[rescue] Long network paths

rescue at sunhelp.org rescue at sunhelp.org
Tue Aug 6 11:18:20 CDT 2002


~ -----Original Message-----
~ From: Joshua D Boyd [mailto:jdboyd at cs.millersville.edu]
~ Sent: Tuesday, August 06, 2002 11:12 AM
~ To: rescue at sunhelp.org
~ Subject: Re: [rescue] Long network paths
~ 
~ 
~ On Tue, Aug 06, 2002 at 08:07:36AM -0700, Fogg, James wrote:
~ 
~ > And, really big LANs usually need to have the broadcast 
~ domain broken up by
~ > routers and VLAN's.
~ > 
~ > For the home datacenter though, it mostly doesn't matter 
~ (except for the
~ > 4-hub/repeater rule, its a killer). For the networker-geek 
~ home network
~ > (mine) one must run at least 3 VLAN's.
~ 
~ Just out of curiosity, what is the point of VLANs at home?  I never
~ really understood all that well what they are for in the first place,
~ which doesn't help.

DANGER- really long pedantic reply with some good info.

There is a scaleability issue with Ethernet, and thats the collision domain.
A collision domain consists of all devices on an Ethernet bus
(thinnet/10base2) or connected by repeaters (hubs and media converters are
repeaters too). All these devices share the same "communications space" from
a layer 1 (physical) perspective. When one talks, everybody else hears it
nearly instantaneously and there is nothing to prevent/traffic-cop it. When
you have too many devices in a collision domain you spend too much time
retransmitting lost packets. This is the basis of the "you don't get better
than 70% utilization" maxim for Ethernet. As you approach 70% collisions
increase and you spend more time resending than actually moving data. As you
pass ~70% the problem increases exponentially. Also, there is no "magic
number" of hosts/devices per collision domain. It depends on how chatty the
devices are.

Collision domain boundries are established by devices that don't repeat, but
store-and-forward instead. When S-A-F devices "duplicate" traffic on another
interface they must comply with the Ethernet standard and "listen and wait"
before transmitting. This stops the collision problem. Layer 2 switches are
an example of an S-A-F device. Because of this, we say that a switch "breaks
up" a collision domain. Each port on a switch is its own collision domain.

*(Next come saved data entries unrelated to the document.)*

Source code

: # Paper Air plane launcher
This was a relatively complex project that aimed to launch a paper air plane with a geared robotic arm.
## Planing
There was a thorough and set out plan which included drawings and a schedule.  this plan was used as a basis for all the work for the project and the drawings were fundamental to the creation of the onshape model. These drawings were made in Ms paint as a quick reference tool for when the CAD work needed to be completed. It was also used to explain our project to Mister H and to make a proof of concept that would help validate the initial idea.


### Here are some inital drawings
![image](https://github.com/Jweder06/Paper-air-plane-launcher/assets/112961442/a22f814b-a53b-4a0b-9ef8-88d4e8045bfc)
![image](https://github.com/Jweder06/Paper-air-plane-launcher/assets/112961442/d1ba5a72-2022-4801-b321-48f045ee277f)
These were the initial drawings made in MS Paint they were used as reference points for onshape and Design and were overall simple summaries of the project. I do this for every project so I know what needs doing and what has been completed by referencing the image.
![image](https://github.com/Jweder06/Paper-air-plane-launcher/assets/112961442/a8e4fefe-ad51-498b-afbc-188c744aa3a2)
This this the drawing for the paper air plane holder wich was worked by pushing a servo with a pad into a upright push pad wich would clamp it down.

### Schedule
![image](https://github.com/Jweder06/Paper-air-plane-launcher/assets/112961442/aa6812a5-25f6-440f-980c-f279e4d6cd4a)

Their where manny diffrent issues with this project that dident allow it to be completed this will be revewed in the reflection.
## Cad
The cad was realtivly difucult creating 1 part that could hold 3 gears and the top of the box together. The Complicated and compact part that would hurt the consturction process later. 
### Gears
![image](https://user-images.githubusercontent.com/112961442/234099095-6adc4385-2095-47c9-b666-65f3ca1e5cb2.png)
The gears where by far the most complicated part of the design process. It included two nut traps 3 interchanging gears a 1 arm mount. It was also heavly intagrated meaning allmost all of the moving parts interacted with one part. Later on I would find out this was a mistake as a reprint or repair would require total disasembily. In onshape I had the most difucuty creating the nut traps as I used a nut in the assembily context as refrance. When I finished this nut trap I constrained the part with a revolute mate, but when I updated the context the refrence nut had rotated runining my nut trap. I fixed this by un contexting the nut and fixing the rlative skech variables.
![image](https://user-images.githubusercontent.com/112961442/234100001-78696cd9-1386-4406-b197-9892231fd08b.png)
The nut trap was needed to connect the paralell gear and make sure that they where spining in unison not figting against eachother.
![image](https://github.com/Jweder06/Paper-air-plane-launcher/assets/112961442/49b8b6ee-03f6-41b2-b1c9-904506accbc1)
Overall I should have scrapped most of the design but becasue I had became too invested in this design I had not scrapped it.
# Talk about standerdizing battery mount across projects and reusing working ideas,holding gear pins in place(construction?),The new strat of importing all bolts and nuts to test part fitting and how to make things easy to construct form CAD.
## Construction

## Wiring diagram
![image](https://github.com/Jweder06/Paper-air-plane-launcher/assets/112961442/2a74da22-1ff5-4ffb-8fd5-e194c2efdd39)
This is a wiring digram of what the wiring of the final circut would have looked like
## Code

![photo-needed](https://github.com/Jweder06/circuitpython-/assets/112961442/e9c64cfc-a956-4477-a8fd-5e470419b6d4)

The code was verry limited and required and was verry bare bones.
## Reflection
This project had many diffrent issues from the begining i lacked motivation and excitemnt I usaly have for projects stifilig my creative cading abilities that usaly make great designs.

There is a scalability issue with TCP/IP (and other protocols, namely
netbios and IPX), and that's the broadcast domain. Broadcasts are sent with
a MAC of all zeros, so all Ethernet cards will forward the packet into the
O/S to process. This will cause the O/S and hardware to stop and process the
info. If you have buttloads of broadcast traffic your network attached hosts
will literally slow down noticably. Both repeaters and switches will forward
broadcasts, so you have to stop broadcasts at layer 3 (routing). Please note
that some protocols (SNA and netbios are two) don't have a layer 3 and
cannot be routed (Source Route Bridging is used).

VLAN's are a play on the abilities of the Spanning Tree protocol. STP is
used by switches to prevent path loops. A loop would happen if you connected
two ports of a switch together, or connected two switches together by two
paths. In this picture when a broadcast came along it would be endlessly
duplicated on all the switchports (a broadcast storm). STP checks paths for
loops and places a redundant port in a blocked (no forwarding) state. STP
continually checks all ports and will unblock (state = forwarding) the
redundant port if the 1st port link goes away. In reality STP is a little
slicker than this, but this is getting long. In VLAN's STP information is
divided up among specific (configurable) groups of ports and STP data isn't
shared among the groups. Each group (VLAN) becomes independant. The effect
is similar to partitioning a hub (remember partitionalble hubs?). Since
there is NO layer 2 traffic passed between VLAN's, you need a layer 3 device
(router) to span VLAN's. This serves to "break up" your broadcast domain
since routers don't pass broadcasts.

There is a lot more to this stuff, such as VLAN trunking, etc. but I'm outa
room and time. I really dig networking and could go on forever with this
crap. Sorry to have bored anyone. I hate to sound pedantic "(/woods)".